The Nasher Sculpture Center in Dallas has announced that artist (and Houston native) Melvin Edwards has gifted the museum select sculptures and drawings. Edwards’ 2015 Nasher retrospective, Melvin Edwards: Five Decades, was organized by the Nasher and Nasher Curator Catherine Craft, who worked with Edwards to select the group of newly donated works, which include four sculptures and two drawings. Edwards’ gift honors his mother Thelma Felton Edwards, who died this year. Melvin Edwards lives and works in New York and New Jersey.
The works represent nearly three decades and encompass a variety of the artist’s concerns, as well as his materials and themes. “This substantial gift from Melvin Edwards is a tremendous addition to the Nasher collection,” says Nasher Director Jeremy Strick. “These important works represent the full range of Edwards’s mastery as a sculptor, effortlessly uniting the material and conceptual in ways that resonate over time. This gift is especially meaningful to the Nasher, as it stands as a testament to the artist’s native ties to Texas, his friendship with the museum, and his spirit of generosity.”

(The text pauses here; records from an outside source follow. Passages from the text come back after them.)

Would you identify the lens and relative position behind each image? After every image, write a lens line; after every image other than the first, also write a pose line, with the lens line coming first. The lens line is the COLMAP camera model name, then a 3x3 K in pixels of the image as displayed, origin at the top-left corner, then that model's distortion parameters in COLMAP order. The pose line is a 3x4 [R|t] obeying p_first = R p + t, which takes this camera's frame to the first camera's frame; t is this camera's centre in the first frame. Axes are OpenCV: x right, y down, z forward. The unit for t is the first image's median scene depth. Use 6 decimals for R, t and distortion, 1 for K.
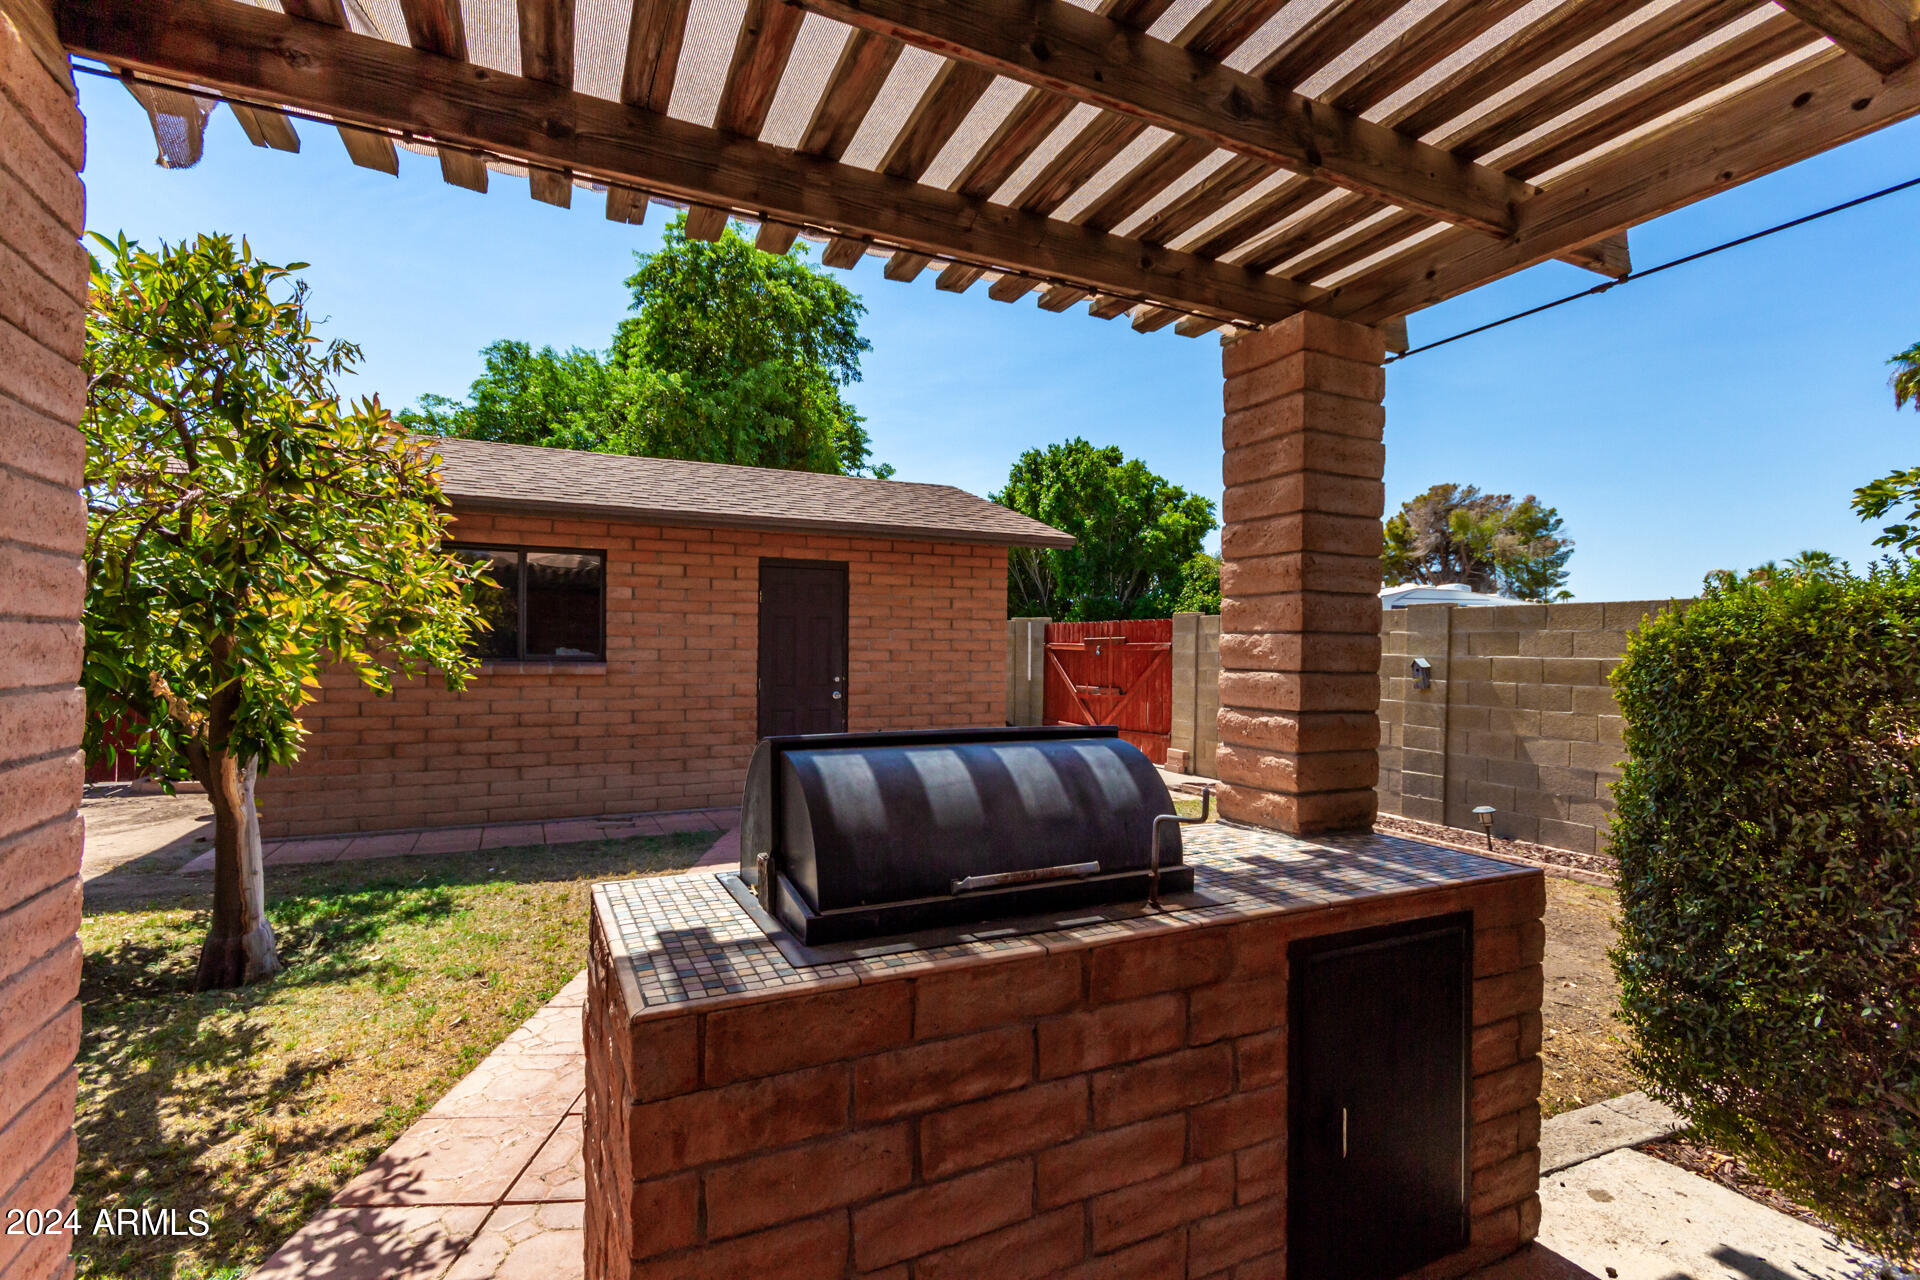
lens RADIAL K [[869.3, 0, 960.0], [0, 869.3, 640.0], [0, 0, 1]] dist [0.002499, 0.000687]
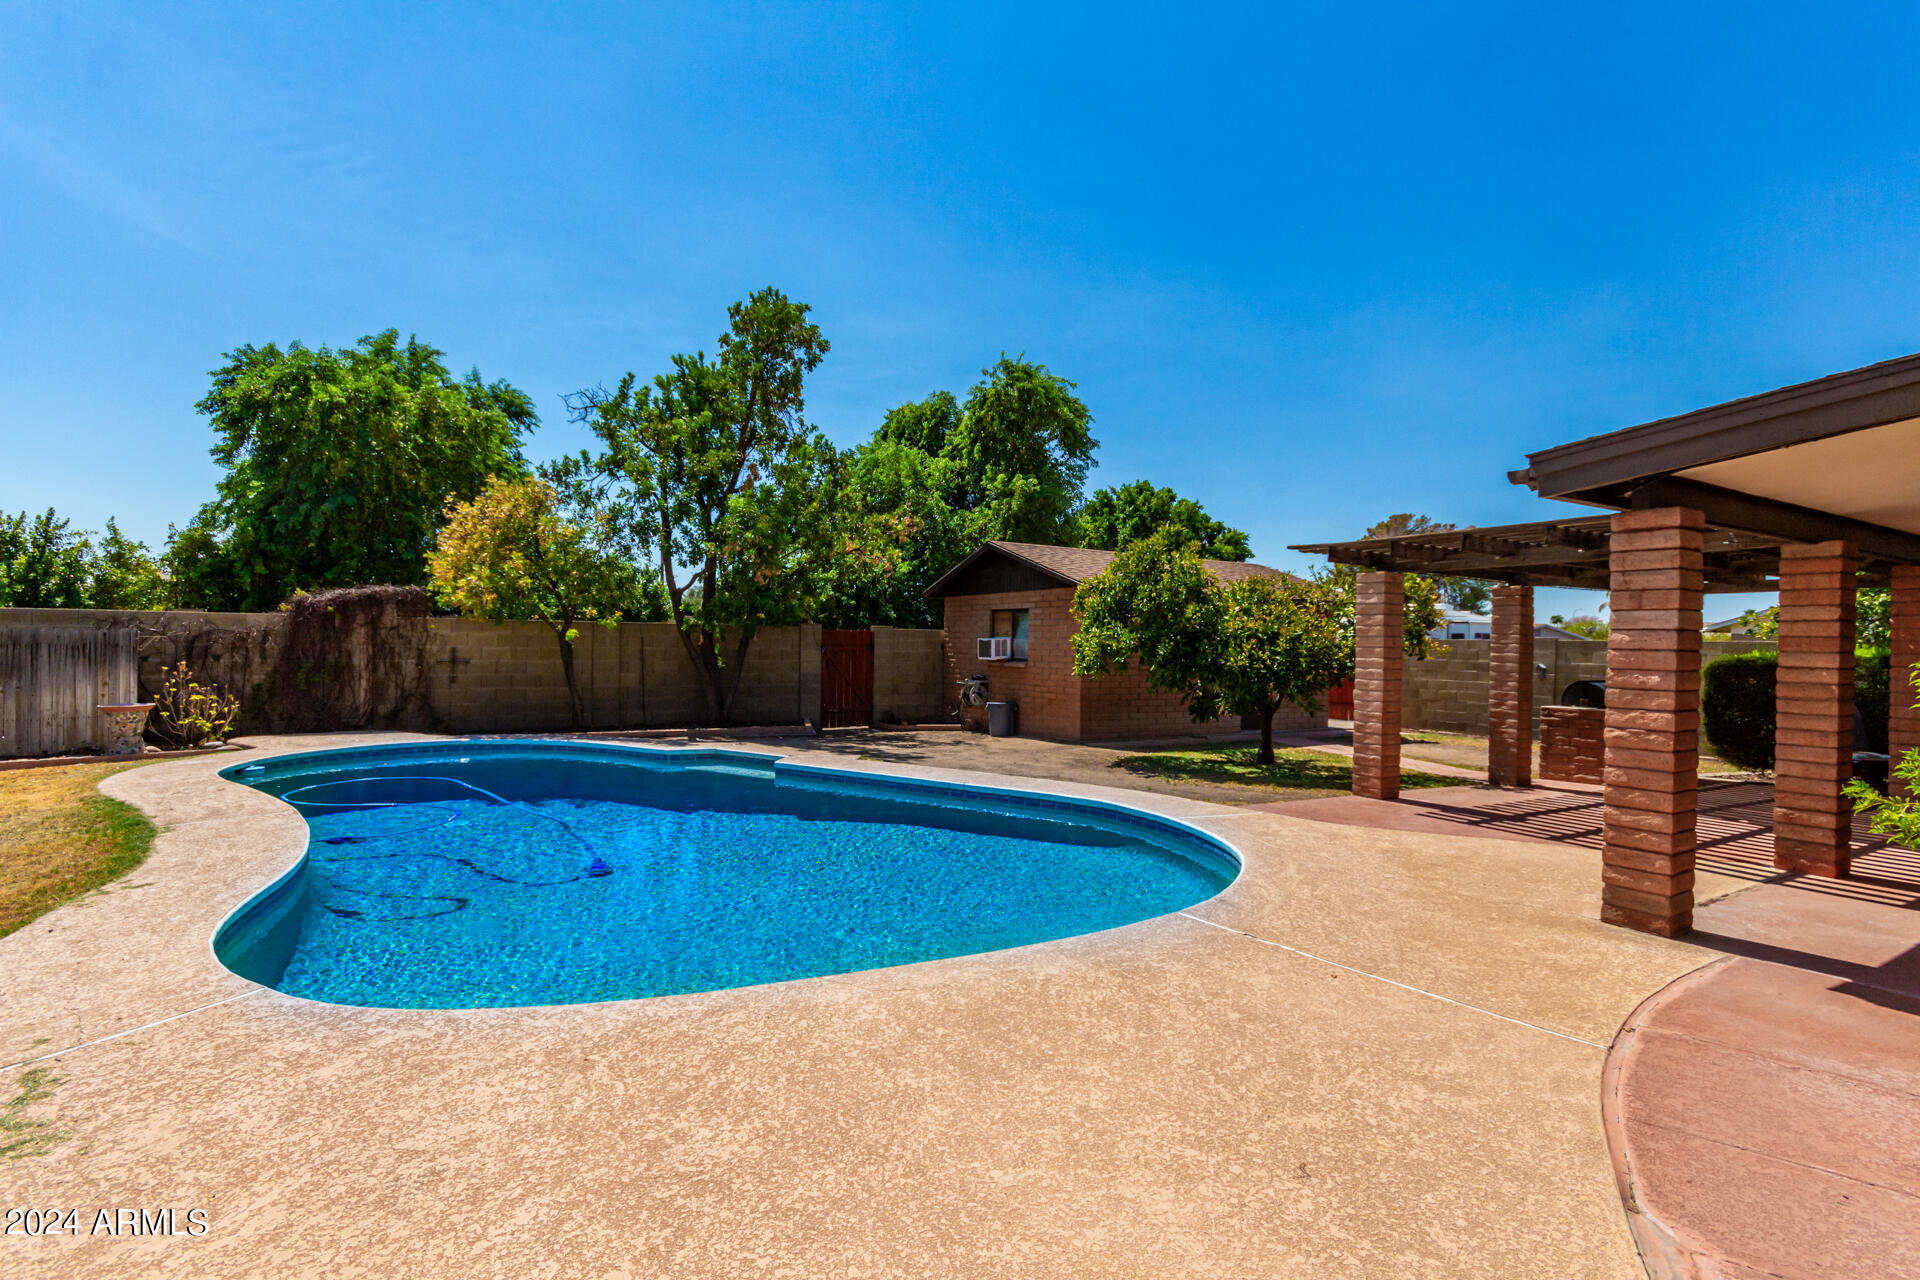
lens RADIAL K [[910.6, 0, 896.9], [0, 910.6, 638.7], [0, 0, 1]] dist [0.001825, 0.000181]
pose [[0.996976, 0.007557, 0.077347, -0.809627], [-0.008087, 0.999946, 0.006536, -0.025499], [-0.077293, -0.007141, 0.996983, -0.711991]]
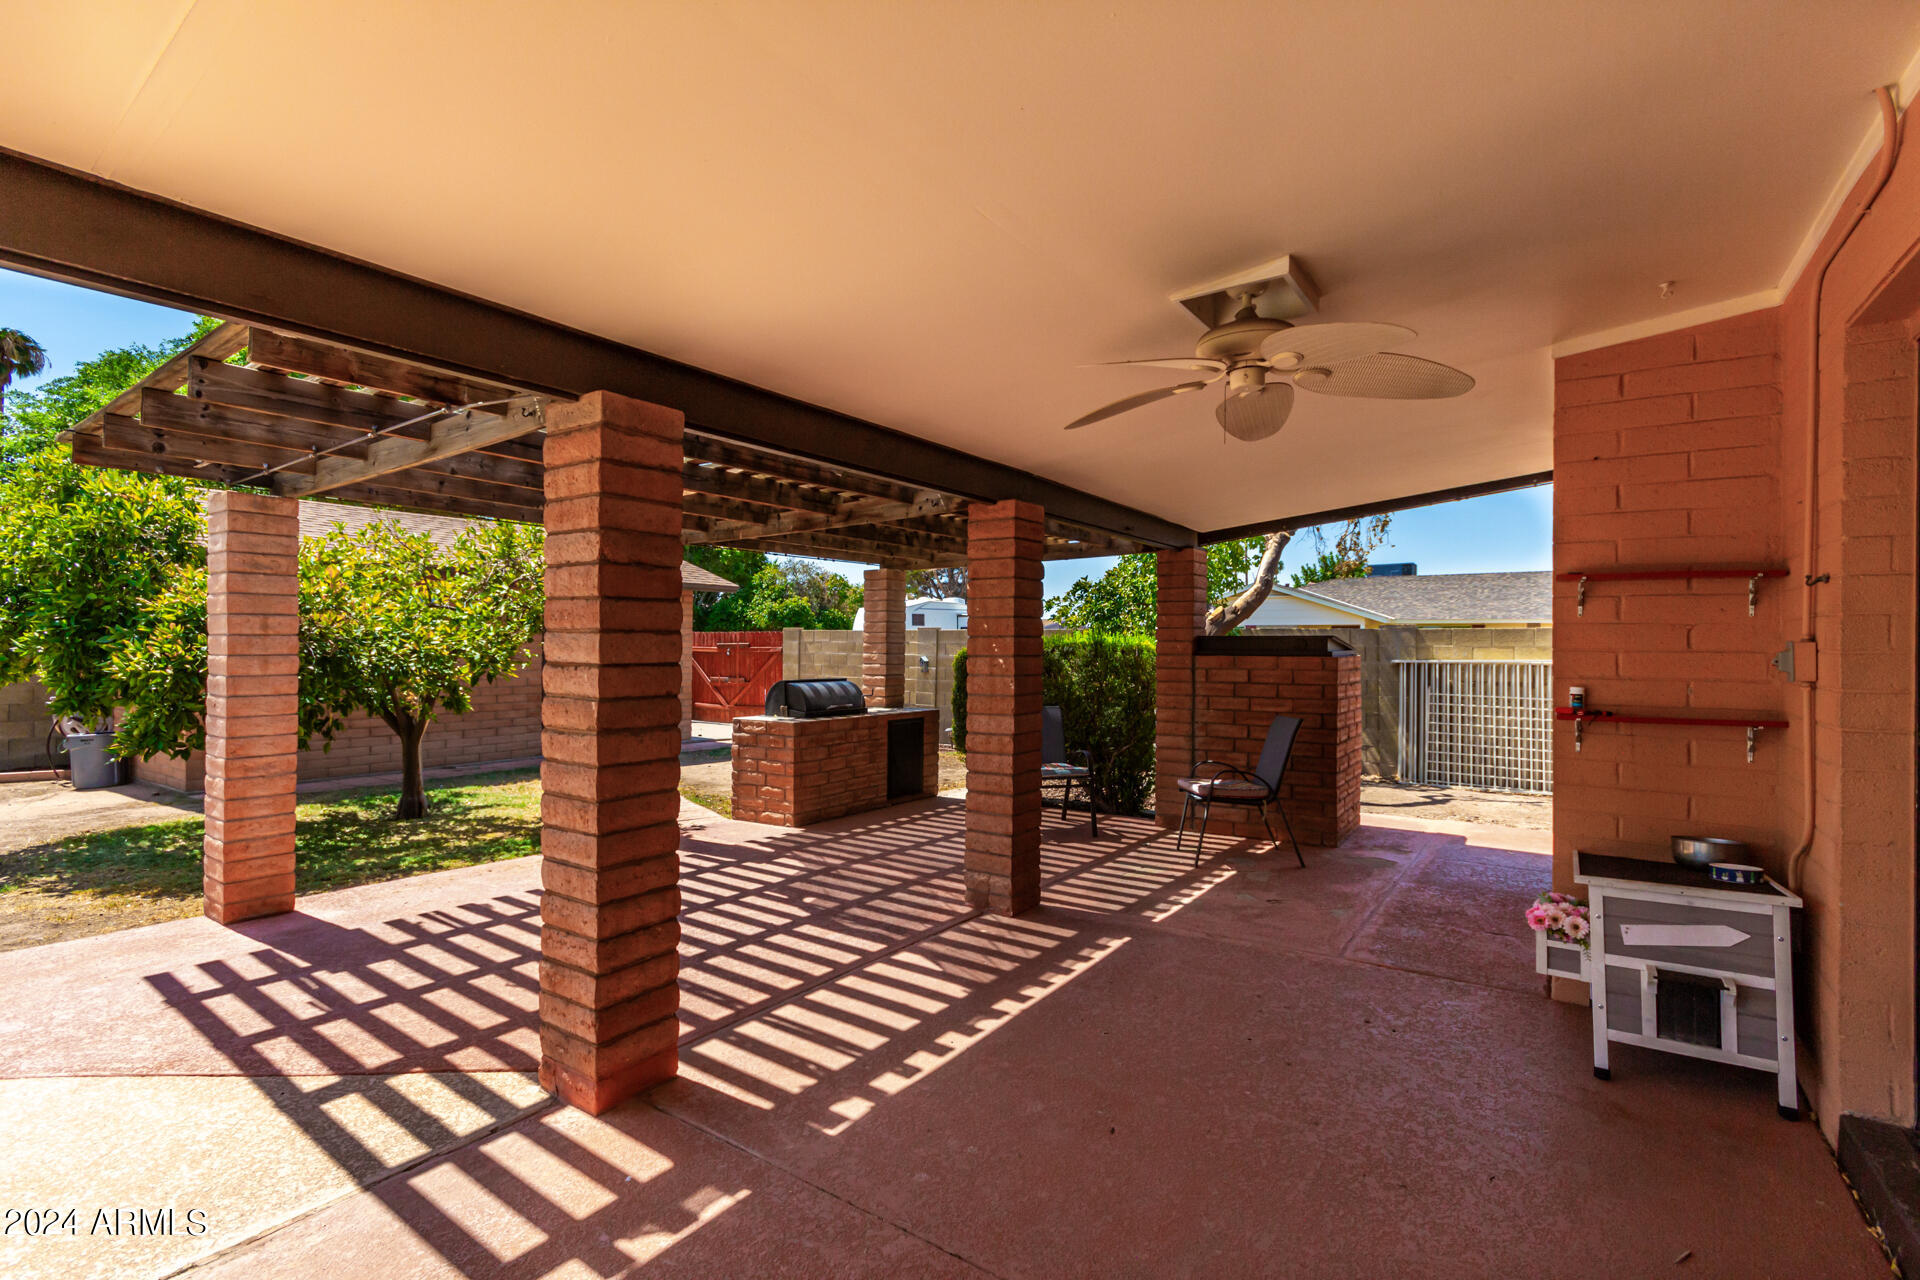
lens RADIAL K [[840.9, 0, 960.0], [0, 840.9, 640.0], [0, 0, 1]] dist [0.000561, 0.000119]
pose [[0.869778, -0.001344, 0.493442, -0.223819], [-0.001123, 0.999988, 0.004703, -0.017035], [-0.493442, -0.004645, 0.869766, -0.461999]]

Edwards states: “In honor of my parents, Melvin Edwards Sr. and Thelma Felton Edwards, and our family’s heritage and history in Texas, it’s meaningful to be able to commemorate their contributions to our better future.”
Now We Know (1979) and Iraq (2003) are two of four welded sculpture examples gifted from Edwards’ Lynch Fragment series. Some works from that series were part of Tate Modern’s Soul of a Nation major traveling group exhibition, which ended at the Museum of Fine Arts, Houston last August.
The donation also includes a “rocker,“ Edwards’ type of kinetic sculpture he created beginning in 1970. The work, Five to the Bar (1973) (pictured at top), includes barbed wire, a material Edwards used in installations from the late 1960s to early 1970s. Another sculpture, the grid Beyond Cabo Verde (2006), is a variation of the Lynch Fragment format, and is named after the Transatlantic route of the slave trade through the waters of the North Atlantic from the coast of West Africa.
Untitled (c.1974) is a watercolor-and-ink work on paper that uses barbed wire and chain as templates for sprayed compositions. One such barbed-wire work, Curtains (for William and Peter), appeared in Soul of a Nation.